Dal momento del turbolento addio, nel giorno seguente alla dolorosa gara 7 contro Sassari, Cinciarini è diventato il nemico numero 1 per una vasta frangia del pubblico biancorosso, e il rancore si è alimentato negli anni per via di alcune dichiarazioni sopra le righe e di alcuni gesti non apprezzati nei confronti diretti.

Ogni suo ritorno a Reggio è un’occasione per scatenare le ugole in fischi costanti, nella giornata in cui per la prima volta il palaBigi toccava il tutto esaurito l’effetto si è amplificato. E dire che davvero Reggio e “Cincia” si erano voluti bene, con i tifosi per tre anni ai piedi del capitano e grande trascinatore, sempre pronto a lasciare ogni stilla di energia in campo.

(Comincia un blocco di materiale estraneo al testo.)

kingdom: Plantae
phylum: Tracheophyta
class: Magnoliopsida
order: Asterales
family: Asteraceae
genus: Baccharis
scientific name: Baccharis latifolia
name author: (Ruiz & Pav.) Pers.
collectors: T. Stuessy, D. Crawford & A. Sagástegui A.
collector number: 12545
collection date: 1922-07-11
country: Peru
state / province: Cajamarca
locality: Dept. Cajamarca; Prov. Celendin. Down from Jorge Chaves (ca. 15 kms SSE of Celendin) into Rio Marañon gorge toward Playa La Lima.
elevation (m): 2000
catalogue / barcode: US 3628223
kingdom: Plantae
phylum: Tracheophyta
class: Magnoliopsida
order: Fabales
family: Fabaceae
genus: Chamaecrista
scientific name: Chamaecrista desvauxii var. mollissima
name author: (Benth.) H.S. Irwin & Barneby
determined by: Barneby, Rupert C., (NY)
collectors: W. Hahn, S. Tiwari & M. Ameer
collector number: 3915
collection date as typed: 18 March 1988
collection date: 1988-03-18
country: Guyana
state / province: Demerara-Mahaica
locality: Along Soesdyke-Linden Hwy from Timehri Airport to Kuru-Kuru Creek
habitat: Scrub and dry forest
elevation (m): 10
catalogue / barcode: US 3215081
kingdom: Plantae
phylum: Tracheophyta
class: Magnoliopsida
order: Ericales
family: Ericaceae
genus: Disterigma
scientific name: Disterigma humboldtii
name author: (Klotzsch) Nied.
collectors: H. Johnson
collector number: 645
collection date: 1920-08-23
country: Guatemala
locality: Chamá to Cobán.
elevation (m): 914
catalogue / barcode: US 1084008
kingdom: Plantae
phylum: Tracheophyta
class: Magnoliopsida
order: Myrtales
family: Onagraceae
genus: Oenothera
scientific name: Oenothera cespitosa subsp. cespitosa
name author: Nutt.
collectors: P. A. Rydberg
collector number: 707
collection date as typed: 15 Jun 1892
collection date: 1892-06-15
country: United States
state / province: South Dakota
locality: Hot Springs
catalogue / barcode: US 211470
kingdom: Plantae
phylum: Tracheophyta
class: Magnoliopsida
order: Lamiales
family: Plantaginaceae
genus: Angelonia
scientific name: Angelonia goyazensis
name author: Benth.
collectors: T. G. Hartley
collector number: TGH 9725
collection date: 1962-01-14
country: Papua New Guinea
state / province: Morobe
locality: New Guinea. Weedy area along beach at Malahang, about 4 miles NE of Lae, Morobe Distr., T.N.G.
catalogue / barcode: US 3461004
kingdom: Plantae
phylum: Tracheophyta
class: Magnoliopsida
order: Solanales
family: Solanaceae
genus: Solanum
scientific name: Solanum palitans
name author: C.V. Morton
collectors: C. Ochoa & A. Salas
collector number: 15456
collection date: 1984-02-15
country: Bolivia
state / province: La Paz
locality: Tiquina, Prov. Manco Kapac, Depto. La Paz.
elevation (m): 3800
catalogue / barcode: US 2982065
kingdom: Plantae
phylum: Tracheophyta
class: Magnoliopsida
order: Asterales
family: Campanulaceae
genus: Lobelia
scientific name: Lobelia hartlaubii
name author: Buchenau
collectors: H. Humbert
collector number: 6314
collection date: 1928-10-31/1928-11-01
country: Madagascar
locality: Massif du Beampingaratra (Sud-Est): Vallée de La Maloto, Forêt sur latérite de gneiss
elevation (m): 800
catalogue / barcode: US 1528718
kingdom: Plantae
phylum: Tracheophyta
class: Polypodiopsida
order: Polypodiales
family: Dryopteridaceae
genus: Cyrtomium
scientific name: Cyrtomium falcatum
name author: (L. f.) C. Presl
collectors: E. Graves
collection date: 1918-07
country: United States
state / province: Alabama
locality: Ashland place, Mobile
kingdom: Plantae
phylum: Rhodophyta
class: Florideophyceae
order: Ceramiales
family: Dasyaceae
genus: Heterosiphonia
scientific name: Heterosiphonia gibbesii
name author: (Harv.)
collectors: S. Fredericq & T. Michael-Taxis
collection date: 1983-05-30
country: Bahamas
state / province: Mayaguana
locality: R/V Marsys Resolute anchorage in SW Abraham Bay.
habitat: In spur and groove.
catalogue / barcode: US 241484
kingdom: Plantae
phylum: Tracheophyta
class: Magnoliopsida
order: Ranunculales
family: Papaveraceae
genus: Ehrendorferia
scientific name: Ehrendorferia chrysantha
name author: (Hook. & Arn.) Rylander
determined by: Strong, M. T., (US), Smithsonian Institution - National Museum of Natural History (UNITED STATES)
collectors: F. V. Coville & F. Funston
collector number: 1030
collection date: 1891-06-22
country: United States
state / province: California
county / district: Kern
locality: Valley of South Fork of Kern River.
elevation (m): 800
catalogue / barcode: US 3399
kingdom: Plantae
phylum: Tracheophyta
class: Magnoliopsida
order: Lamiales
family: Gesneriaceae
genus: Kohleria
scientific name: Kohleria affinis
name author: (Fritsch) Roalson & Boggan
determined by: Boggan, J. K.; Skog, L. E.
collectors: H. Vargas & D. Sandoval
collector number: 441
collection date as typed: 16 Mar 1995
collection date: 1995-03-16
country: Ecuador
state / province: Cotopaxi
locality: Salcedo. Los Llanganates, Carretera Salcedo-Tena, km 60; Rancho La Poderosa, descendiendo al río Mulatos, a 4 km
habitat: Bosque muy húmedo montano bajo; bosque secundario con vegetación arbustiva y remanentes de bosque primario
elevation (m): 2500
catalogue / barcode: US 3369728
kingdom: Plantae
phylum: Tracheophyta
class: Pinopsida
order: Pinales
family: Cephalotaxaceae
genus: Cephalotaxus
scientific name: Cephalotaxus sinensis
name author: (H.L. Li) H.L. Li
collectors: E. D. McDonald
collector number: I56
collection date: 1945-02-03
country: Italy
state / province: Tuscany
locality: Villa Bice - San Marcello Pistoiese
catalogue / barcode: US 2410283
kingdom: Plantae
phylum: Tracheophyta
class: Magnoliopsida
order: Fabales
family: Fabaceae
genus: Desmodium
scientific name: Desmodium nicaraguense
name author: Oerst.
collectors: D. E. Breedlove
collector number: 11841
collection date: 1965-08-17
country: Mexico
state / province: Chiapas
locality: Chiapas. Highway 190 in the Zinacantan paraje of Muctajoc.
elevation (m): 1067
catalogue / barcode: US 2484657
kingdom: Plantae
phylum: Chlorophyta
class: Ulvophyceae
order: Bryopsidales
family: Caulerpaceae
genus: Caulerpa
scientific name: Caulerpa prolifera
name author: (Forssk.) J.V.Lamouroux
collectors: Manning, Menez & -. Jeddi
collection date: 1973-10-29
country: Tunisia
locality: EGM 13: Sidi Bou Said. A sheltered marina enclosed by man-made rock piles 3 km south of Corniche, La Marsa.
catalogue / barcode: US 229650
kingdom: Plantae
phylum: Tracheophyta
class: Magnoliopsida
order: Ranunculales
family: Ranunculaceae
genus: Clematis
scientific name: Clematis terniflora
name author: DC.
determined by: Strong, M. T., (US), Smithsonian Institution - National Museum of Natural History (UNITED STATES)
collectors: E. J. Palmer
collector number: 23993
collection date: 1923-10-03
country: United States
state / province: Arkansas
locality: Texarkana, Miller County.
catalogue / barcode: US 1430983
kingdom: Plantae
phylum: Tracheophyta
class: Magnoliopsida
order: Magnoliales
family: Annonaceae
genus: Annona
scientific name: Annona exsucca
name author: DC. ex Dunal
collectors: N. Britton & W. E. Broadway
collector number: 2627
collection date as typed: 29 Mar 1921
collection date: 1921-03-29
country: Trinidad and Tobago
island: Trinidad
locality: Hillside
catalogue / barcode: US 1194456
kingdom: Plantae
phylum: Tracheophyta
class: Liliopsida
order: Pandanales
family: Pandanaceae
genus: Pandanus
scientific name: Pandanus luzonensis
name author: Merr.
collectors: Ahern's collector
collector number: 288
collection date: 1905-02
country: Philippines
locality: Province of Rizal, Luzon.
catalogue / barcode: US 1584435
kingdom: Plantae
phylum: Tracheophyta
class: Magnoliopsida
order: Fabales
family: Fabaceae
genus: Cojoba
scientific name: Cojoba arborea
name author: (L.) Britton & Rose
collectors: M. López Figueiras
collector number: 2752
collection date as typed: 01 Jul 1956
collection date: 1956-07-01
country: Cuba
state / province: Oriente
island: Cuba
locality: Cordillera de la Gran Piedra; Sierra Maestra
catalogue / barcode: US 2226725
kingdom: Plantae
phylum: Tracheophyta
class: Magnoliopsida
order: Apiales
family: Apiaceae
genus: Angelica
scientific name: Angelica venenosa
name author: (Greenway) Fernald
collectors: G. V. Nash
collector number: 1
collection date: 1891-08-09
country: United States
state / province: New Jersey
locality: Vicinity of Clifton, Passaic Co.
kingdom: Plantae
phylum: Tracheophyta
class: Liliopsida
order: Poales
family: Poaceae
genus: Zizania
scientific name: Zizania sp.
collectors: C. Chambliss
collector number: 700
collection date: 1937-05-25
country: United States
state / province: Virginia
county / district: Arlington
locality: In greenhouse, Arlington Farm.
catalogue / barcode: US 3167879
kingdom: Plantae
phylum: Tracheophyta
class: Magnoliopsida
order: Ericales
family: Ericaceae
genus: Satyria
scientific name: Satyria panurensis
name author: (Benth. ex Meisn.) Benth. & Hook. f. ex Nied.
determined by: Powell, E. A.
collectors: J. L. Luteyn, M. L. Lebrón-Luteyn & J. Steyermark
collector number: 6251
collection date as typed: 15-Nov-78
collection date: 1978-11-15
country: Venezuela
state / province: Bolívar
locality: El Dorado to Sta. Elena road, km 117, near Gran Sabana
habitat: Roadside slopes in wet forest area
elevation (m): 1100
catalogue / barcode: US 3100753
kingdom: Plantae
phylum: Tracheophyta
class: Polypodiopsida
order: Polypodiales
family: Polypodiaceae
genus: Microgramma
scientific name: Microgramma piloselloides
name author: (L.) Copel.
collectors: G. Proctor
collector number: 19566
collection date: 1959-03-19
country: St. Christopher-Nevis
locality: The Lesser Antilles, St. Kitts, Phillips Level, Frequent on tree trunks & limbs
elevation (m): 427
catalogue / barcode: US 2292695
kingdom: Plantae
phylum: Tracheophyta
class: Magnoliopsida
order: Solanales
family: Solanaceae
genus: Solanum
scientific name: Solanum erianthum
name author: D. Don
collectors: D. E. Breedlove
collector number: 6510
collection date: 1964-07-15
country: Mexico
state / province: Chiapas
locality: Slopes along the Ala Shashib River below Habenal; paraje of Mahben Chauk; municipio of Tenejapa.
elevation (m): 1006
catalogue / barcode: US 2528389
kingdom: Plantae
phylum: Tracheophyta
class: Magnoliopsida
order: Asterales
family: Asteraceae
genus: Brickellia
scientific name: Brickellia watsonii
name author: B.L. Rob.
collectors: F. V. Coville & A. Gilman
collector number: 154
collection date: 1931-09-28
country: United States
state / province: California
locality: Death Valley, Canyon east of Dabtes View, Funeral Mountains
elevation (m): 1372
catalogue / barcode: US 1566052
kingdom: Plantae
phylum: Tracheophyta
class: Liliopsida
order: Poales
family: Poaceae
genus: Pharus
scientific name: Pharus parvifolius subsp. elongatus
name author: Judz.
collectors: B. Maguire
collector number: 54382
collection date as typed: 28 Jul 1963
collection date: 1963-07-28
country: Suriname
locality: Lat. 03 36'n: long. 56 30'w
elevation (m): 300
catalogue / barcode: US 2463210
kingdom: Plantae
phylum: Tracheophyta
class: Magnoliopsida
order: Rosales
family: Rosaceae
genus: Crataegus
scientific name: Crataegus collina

La regola che da un grande amore possa arrivare un grande odio non vale solo a teatro e nei libri, anzi, e ieri via Guasco ha offerto una roboante conferma. Al momento dell’annuncio di Cinciarini durante la presentazione l’ululato degli spalti ha completamente travolto la voce dello speaker, non mostrando alcuna pietà. Non è andata meglio durante il match. Cinciarini è entrato nel secondo quarto ed è stato accolto da un’altra raffica di urla feroci, grida proseguite in ogni singola occasione in cui il giocatore prendeva il pallone o commetteva fallo. Un coro costante di amarezze e delusioni, che trovano energia nei ricordi di tre anni bellissimi e pure dolorosi. Il regista pesarese, dal canto suo, si è mostrato impassibile, non reagendo a nessun richiamo. Profilo basso, nessuna gestualità particolare, dialoghi solo con i compagni di squadra. Nell’ultimo periodo ha pure infilato due cesti di discreto peso specifico, ma neppure lì ha mollato la presa: testa bassa e corsa verso la difesa. In pullman, con i suoi cari si sarà sfogato, e avrà urlato pure lui come quelli che un tempo erano i suoi tifosi. Ci si rivedrà la prossima volta, con i rancori immutati, anzi al massimo ancora più ardenti.

L’impatto scenico di via Guasco ha comunque regalato emozioni anche fuori dal duello con Cinciarini. L’arrivo della grande rivale Milano e l’orario pomeridiano hanno favorito
il tutto esaurito, e il panorama era davvero di quelli da ricordare. Tanto rosso, tanto bianco, tanti bimbi, tanto entusiasmo. Sembrava quasi di essere indietro di un paio d’anni, quando con Milano si combatteva in finale scudetto e magari “Cincia” indossava il biancorosso giusto.